A panel of well-respected medical experts recommended to the U.S. Department of Health Tuesday that virtually all health insurance plans should by law include free birth control for women. If the recommendation is adopted, it could mean one less worry for families struggling to get by in the economic downturn.
A part of health care reform
The health care law adopted by the White House last year, frequently referred to as Obamacare, requires the administration to come up with a list of health services to be covered for all women without deductibles or co-payments. To that end, the administration commissioned the Institute of Medicine panel to make recommendations.
Recommendations not binding
In addition to prescription birth control medicine, the committee also suggested paying for breast pump rentals, domestic violence counseling, HIV tests and wellness exams. With health costs beyond the reach of many, this recommendation could help ease the financial burden on some women, couples and families in our stagnant economy.
While the findings of the committee are not binding, the recommendations will be taken into serious consideration by Human Health Services Secretary Kathleen Sebelius, who will release the proposed regulations very soon.
The findings of the committee, though not unexpected, could cause controversy among certain groups. The Family Research Council, for instance, contends that individuals and groups who have a religious opposition to birth control should not be forced to help fund it with increased insurance premiums.
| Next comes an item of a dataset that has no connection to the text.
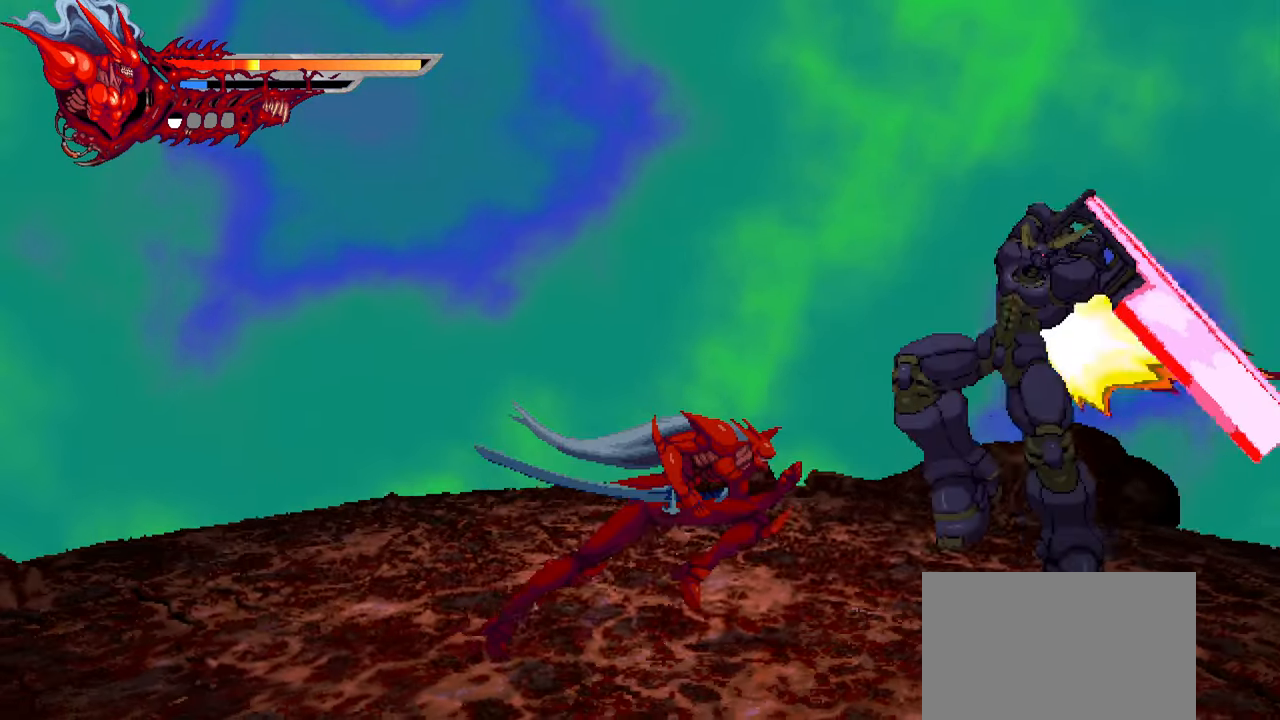
{"buttons": ["SQUARE", "DPAD_LEFT"], "events": [[383, "DPAD_RIGHT", "up"], [450, "L2", "up"], [467, "DPAD_LEFT", "down"], [500, "SQUARE", "down"]]}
“This is a question of whether the government should mandate every health plan to cover these drugs free of cost,” said Family Research Council’s Jeanne Monahan. “Whatever one’s position is on the issues of contraceptives, abortifacients and such, it does not matter whether proponents of such drugs do not care about the effect on human embryos. The point is that many Americans do care, and many religious health plans would care, and that they should not be forced to violate their conscience.”
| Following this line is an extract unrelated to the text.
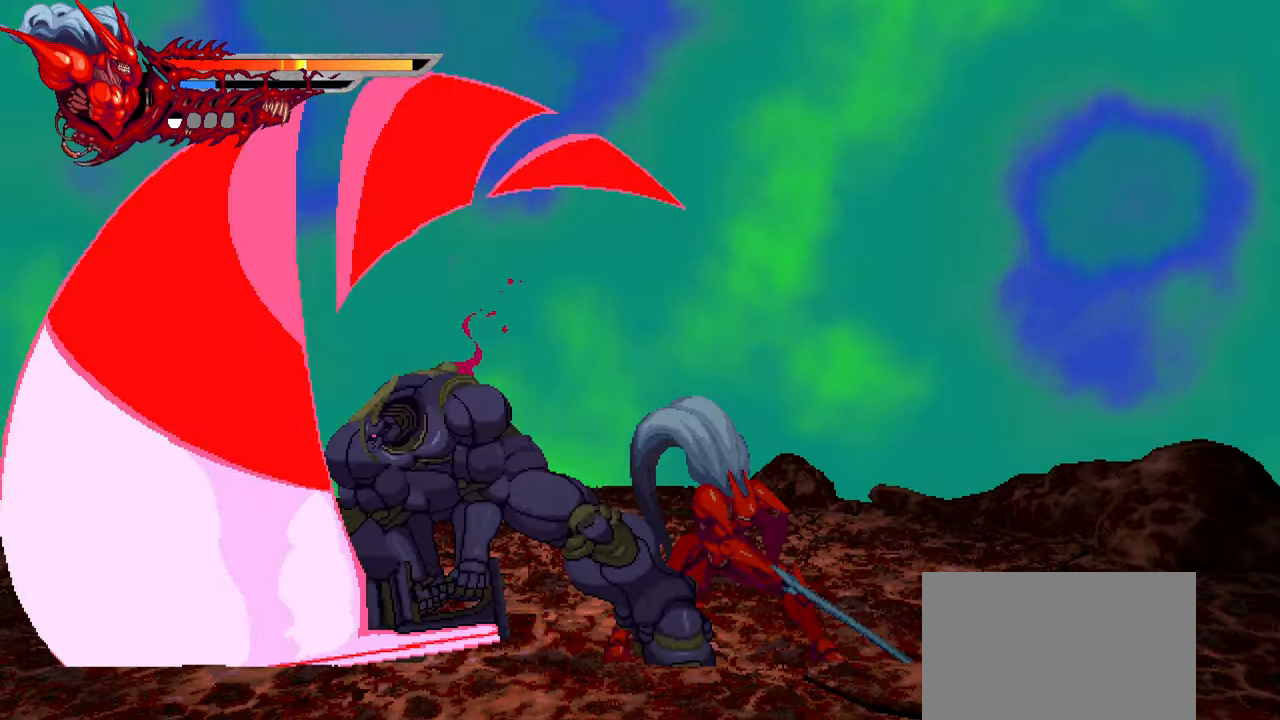
{"buttons": [], "events": [[83, "SQUARE", "up"], [167, "SQUARE", "down"], [217, "SQUARE", "up"], [267, "SQUARE", "down"], [350, "SQUARE", "up"], [417, "SQUARE", "down"], [467, "DPAD_LEFT", "up"], [483, "SQUARE", "up"]]}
Speaking out for women’s health
Other groups, however, are hailing the recommendations as a triumph for women nationwide.
“As someone who has worked on women’s rights for nearly 30 years, I can say that today’s news marks one of the biggest advances for women’s health in a generation,” said NARAL president Nancy Keenan. “Currently, nearly one in three women finds it difficult to pay for birth control, and that’s why the United States has a far higher unintended-pregnancy rate than other industrialized countries. Making family-planning services available at no cost will help millions of women prevent unintended pregnancy and thereby reduce the need for abortion.”